First time I see Lines X, seems nice.

> I would allow a bit more trial and error from the user instead of
> explanatory text.

The tutorial is something I play-tested a lot but with each iterations I've
heard different opinions about it. I tried to strike a balance between letting
the game explain itself and guiding the user trough text, but at the end of
today I don't think there's a bullet-proof solution. One thing that I noticed
is that a minimalistic approach like the one you suggested works well for: a.
People who already have ton of experience with puzzle games b. People who are
"really" intentioned to play the game In every other case, I was asked to add
more guidance trough text, animations or more steps.

If it was just for me, I would have definitely used an even more minimalistic
approach (which was the first iteration).

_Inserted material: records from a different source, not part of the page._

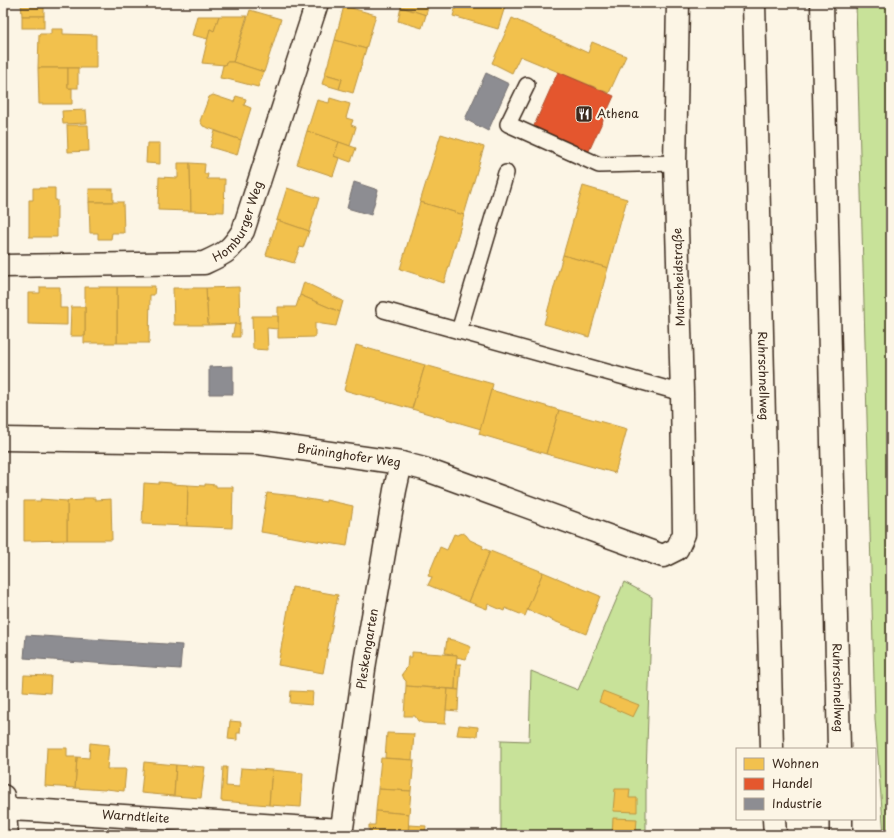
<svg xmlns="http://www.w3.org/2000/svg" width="894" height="838" font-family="'Playpen Sans',sans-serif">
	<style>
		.green { fill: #c8e299; stroke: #82865c }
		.homes { fill: #f2c14e; stroke: #bb9440 }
		.shops { fill: #e4572e; stroke: #b14a29 }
		.industry { fill: #8d8d92; stroke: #746f6f }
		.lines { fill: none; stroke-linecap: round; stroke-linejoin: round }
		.service-casing { stroke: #3b2a1e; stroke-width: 18 }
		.minor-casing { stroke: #3b2a1e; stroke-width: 25 }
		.motorway-casing { stroke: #3b2a1e; stroke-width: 25 }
		.service { stroke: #fcf5e5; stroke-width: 15 }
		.minor { stroke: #fcf5e5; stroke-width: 22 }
		.motorway { stroke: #fcf5e5; stroke-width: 22 }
		.labels { text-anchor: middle; stroke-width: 4; stroke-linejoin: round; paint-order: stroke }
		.poi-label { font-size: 12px; fill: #3b2a1e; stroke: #fcf5e5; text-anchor: start }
		.street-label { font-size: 12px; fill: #3b2a1e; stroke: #fcf5e5 }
	</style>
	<rect width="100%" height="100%" fill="#fcf5e5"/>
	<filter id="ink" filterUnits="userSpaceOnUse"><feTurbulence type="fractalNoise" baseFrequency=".025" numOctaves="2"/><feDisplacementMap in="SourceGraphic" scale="8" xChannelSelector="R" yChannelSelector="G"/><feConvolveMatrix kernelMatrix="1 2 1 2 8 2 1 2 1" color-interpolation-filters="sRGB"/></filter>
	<g filter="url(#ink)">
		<!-- green -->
		<g class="green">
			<polygon points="856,3 891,3 891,835 884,835 875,719"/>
			<polygon points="624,582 652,597 646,775 646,835 501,835 501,740 529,741 531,671 578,690"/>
		</g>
		<!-- homes -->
		<g class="homes">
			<polygon points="21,3 44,3 44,16 22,16"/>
			<polygon points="403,3 429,3 426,15 401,7"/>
			<polygon points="457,3 506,3 498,29 453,16"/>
			<polygon points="344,6 376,15 366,49 335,40"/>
			<polygon points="401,7 426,15 422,28 398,21"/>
			<polygon points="250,10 281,19 264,72 233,62"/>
			<rect x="22" y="16" width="22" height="12"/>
			<polygon points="197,16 219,16 214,31 210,29 208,39 192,35"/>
			<polygon points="219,16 247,16 233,62 226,62 225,65 202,63 210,29 214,31"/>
			<polygon points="512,18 588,53 592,42 626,56 609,93 520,56 512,73 492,63"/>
			<polygon points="51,29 63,29 63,34 96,35 96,68 38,68 39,34 51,34"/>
			<polygon points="335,40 366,49 353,93 339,89 342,79 325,74"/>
			<polygon points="226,62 233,62 264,72 258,87 227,79 220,78 223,65 225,65"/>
			<polygon points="38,68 68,68 68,88 72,88 72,104 39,104"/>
			<rect x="68" y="68" width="10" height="20"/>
			<polygon points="325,74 342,79 339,89 322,84"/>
			<polygon points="213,95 234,102 236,96 246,99 244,105 251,108 241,140 203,126 200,121 209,97"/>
			<polygon points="330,98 350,104 346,118 353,120 351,125 356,127 350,146 307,131 317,100 329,103"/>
			<polygon points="86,110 87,123 63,124 62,111"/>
			<polygon points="67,125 88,125 89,151 68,152"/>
			<polygon points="215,131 241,140 237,155 210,147"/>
			<polygon points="307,131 339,142 334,156 339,158 333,176 297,164"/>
			<polygon points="441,134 484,147 464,215 420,202"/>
			<polygon points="339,142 356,148 351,162 334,156"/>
			<polygon points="147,143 160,143 160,164 146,163"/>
			<polygon points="178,163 190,163 191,211 158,210 159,177 178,178"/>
			<polygon points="190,163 205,164 204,174 208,174 207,179 225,179 224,212 191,211"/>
			<polygon points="583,186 627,199 608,268 563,255"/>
			<polygon points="33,188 55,188 55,200 57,200 57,237 29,237 29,200 33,200"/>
			<polygon points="287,188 319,198 309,231 277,220"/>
			<rect x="89" y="189" width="24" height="13"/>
			<polygon points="89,202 123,202 124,233 112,233 111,239 98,239 98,233 90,233"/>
			<polygon points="420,202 464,215 444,283 400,269"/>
			<polygon points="277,220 309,231 303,248 300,247 294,263 266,255"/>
			<polygon points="563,255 608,268 589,337 544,324"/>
			<polygon points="304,282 343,301 340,312 300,295"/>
			<polygon points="150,286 155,286 154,295 150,295 149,343 117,343 117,287 151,287"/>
			<polygon points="40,287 60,287 60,308 67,308 67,325 28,324 28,293 40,293"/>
			<polygon points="85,287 117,287 117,343 84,343 84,335 85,336"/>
			<polygon points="239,287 240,324 208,325 206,288"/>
			<polygon points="173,288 206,288 208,325 174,325"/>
			<polygon points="300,295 340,312 336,326 315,323 315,337 278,338 278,307 296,307"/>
			<polygon points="71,307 85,307 85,336 70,336"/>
			<polygon points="252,316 278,316 278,329 267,328 268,350 253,349"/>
			<polygon points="235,324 240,324 240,337 232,337"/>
			<polygon points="356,345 425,365 412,409 344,390"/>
			<polygon points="425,365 493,384 481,429 412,409"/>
			<polygon points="491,390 559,410 546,454 479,434"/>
			<polygon points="559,410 627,429 615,473 546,454"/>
			<polygon points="159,482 171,483 171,484 188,485 187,526 142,524 144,483 159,484"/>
			<polygon points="205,484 216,485 216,487 233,487 232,528 187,526 188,485 205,486"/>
			<polygon points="267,493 296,496 296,497 326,502 326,500 353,506 347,546 261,532"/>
			<polygon points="83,498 95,498 95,500 111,499 112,540 67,540 67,501 83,500"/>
			<polygon points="40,499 67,501 67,540 24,541 24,501 41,501"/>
			<polygon points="463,533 466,535 470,540 483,546 482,548 490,551 469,602 428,585 432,577 428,576 440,547 447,550 454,534 457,535"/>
			<polygon points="490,551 543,572 525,616 505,608 504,611 488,604 487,609 469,602"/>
			<polygon points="543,572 600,596 586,634 527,610"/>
			<polygon points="292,587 338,595 323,673 278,665"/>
			<polygon points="447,639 453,640 471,647 466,659 456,657 457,655 445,653"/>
			<polygon points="412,652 457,655 455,689 406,686 406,681 404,679 402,674 405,670 407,668 408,657 412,657"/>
			<polygon points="456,664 461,664 459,690 455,689"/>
			<polygon points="24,675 51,676 50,693 23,691"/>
			<polygon points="406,686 448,689 445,724 423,723 418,721 415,716 404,716"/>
			<polygon points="448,689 459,690 458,711 446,710"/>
			<polygon points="291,691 313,692 312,705 290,703"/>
			<polygon points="603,691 639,705 633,717 599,702"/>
			<polygon points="230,721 241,722 240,733 237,733 237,740 228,739"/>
			<polygon points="459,725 478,727 477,736 457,735"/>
			<polygon points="387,733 414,734 412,760 385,758"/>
			<polygon points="90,743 109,745 107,769 126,769 124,791 106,789 105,790 75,788 77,757 89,758"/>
			<polygon points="47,748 67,748 67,757 77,757 75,788 45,786"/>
			<polygon points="381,758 414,760 411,791 378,789"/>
			<polygon points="144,762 176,765 174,796 141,793"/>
			<polygon points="176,765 205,767 201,798 174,796"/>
			<polygon points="223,767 227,767 226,786 239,787 241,768 272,770 269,805 221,801"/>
			<polygon points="272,770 303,773 301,807 269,805"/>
			<polygon points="378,789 411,791 409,814 376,811"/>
			<polygon points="615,789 630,789 629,798 637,798 637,812 613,811"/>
			<polygon points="376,811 409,814 408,835 367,835 369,834 369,825 375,825"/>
			<polygon points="613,818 637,819 636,832 626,832 626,835 612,835"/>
			<polygon points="409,825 426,826 425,835 408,835"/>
			<polygon points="39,832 71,834 71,835 39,835"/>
		</g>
		<!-- shops -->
		<polygon class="shops" points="558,72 614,96 588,153 533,128"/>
		<!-- industry -->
		<g class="industry">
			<polygon points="486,73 509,84 488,131 465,119"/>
			<polygon points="354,182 378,190 371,215 347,208"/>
			<polygon points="233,366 233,394 209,394 209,367"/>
			<polygon points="26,635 182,645 180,669 24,658"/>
		</g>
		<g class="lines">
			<defs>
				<g id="service">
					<polyline points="527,85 508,124 599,165 675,163"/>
					<polyline points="384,310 682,393"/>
					<polyline points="459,331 506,173"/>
				</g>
				<g id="minor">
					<path id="s1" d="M 3,266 L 204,263 C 226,253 230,251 243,231 L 317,3"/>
					<path id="s2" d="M 3,439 L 259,443 L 401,463 L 424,469 L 663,556 L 677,549 L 684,534 L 682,393 L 675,163 L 678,3"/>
					<polyline points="3,796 7,835"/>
					<path id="s3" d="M 3,809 L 30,810 L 341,830"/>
					<path id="s4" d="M 341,835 L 365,662 L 395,490 L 401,463"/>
				</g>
				<g id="motorway">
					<path id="s5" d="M 754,3 L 772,749"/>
					<path id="s6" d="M 822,3 L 839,749"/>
					<polyline points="774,819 775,835"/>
					<polyline points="841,819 841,835"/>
				</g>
			</defs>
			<!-- service casing -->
			<use href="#service" class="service-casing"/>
			<!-- minor casing -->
			<use href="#minor" class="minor-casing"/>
			<!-- motorway casing -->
			<use href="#motorway" class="motorway-casing"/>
			<!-- service -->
			<use href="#service" class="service"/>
			<!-- minor -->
			<use href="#minor" class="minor"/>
			<!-- motorway -->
			<use href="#motorway" class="motorway"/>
		</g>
	</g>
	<!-- icons -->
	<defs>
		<symbol id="restaurant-square" viewBox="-11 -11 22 22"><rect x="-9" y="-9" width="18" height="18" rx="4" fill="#3b2a1e" stroke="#fcf5e5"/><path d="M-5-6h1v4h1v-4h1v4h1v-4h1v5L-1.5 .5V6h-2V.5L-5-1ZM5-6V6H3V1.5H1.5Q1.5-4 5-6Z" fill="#fff"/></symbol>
	</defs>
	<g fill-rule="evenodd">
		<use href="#restaurant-square" x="574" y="104" width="20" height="20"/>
	</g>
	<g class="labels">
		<!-- poi labels -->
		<g class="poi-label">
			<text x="597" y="118">Athena</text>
		</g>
		<!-- street labels -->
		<g class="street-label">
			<text dy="4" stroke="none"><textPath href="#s1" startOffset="258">Homburger Weg</textPath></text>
			<text transform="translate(679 277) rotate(-92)" y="4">Munscheidstraße</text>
			<text dy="4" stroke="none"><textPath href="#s5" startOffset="373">Ruhrschnellweg</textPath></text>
			<text dy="4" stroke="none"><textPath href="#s2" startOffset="347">Brüninghofer Weg</textPath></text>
			<text dy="4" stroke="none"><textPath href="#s4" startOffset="188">Pleskengarten</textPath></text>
			<text dy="4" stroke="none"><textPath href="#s6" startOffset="685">Ruhrschnellweg</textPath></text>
			<text dy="4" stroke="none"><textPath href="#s3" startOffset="133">Warndtleite</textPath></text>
		</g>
	</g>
	<!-- margin -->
	<rect width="894" height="838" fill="none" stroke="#fcf5e5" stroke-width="16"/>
	<rect x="8" y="8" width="878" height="822" fill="none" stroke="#3b2a1e" stroke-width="1.5" filter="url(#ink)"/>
	<!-- legend -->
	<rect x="736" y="748" width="140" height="72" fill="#fcf5e5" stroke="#afa495"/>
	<rect x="744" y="758" width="20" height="12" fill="#f2c14e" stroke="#afa495"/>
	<text x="772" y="768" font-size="12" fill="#3b2a1e">Wohnen</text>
	<rect x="744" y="778" width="20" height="12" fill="#e4572e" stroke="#afa495"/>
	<text x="772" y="788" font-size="12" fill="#3b2a1e">Handel</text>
	<rect x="744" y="798" width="20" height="12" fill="#8d8d92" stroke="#afa495"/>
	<text x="772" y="808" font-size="12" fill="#3b2a1e">Industrie</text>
</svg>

Onboarding is way more complex than I expected, and there's a ton to learn on
the topic!

Regarding the other suggestions:

1\. I haven't thought about that. That's a clever tip!

2\. This is something I tried implementing, but it didn't match well the
minimalistic look (and the home screen UI) for my tastes... but I can
definitely see it being a nice addition. Do you have any suggestion on
how/where to "show" it?

3\. We think alike, don't we? This is also something I wanted to implemented
(e.g.: showing the list of available puzzles that could be picked). If I was
the player, I'd "like" something like that. The thing is, nobody ever asked
for it while/after playing. So I never implemented it. You're the first one to
actually give me this feedback.

4\. Gotcha. First time I get this feedback, but it does make sense to me.

Thanks again for the great feedback :)

------
hankstenberg
Awesome game. Love it